Negligence in Home Care: Recognising the Signs and Protecting Your Loved Ones
When you entrust the well-being of your closest loved one to a care home, then it can be difficult to think about the possibility of negligence. But the consequences of negligence in this setting can be disastrous, especially if that negligence is chronic and unidentified.
Family members should be able to recognise the signs and symptoms of negligence. They should also know how to escalate a suspected case, and to protect their loved ones (and other residents in the same situation) from further harm.
Care home statistics
In the UK, there are around 16,726 care homes, which collectively house around 441,479 people. These figures are arrived at by adding the totals for the home countries together, and since everyone collates their data in a slightly different way, they should be viewed as estimates.
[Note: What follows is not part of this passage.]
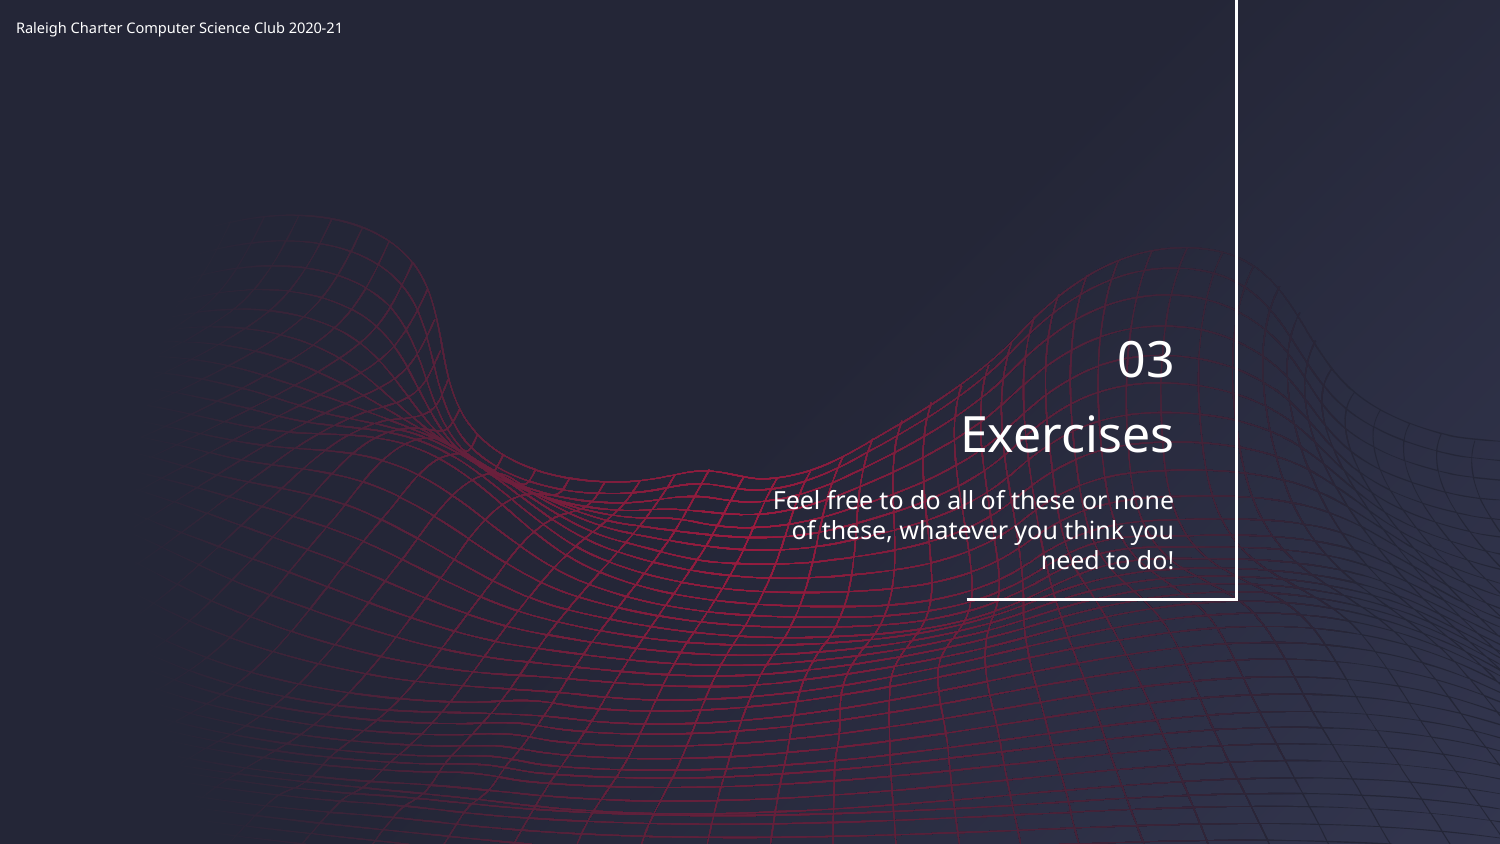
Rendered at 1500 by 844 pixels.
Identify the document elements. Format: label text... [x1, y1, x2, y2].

title Exercises [51, 401, 1190, 478]
subtitle Feel free to do all of these or none of these, whatever you think you need to do! [754, 469, 1190, 600]
title 03 [987, 312, 1190, 387]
Around 70% of care homes are residential homes are residential, while 30% are nursing homes. The latter provide a higher degree of care, and are designed for residents who are unable to meet their own basic needs.
Coincidentally, according to the Alzheimer’s society, around 70% of those living in care homes have some form of dementia. This can make it extremely difficult for them to report any shortcomings in the care that they’re receiving.
How to recognise signs of negligence
There are a few common signs to watch out for. In all cases, bringing in a competent medical negligence solicitor will help you not only understand whether you have a case, but to pursue it, too.
Falls and fractures
A responsible care home should be able to carry out ongoing assessments when it comes to the risk of falls. Elderly people who suffer fractures, especially to the hip, are at increased risk of dying even after they’re suffered the problem.
If your relative has suddenly lost a lot of weight, then this might indicate that they aren’t being fed properly. Other symptoms include receding gums, sudden confusion, and dull, dry hair.
The presence of bedsores indicates that a person has been kept immobile for a very long time. These injuries are almost always avoidable if the patient is moved around, and the weight in a given area is relieved.
If your loved one is prescribed the wrong medication, then they may suffer side effects that would otherwise have been avoided. Worse yet, they’ll fail to take the right medication, which can have disastrous implications for their prospects. By checking the medication yourself, you can be sure that it matches the prescription.
We should note that just because the medication matches what has been prescribed doesn’t mean it’s the appropriate medication – but any errors in the prescription would typically fall outside the responsibility of the care home.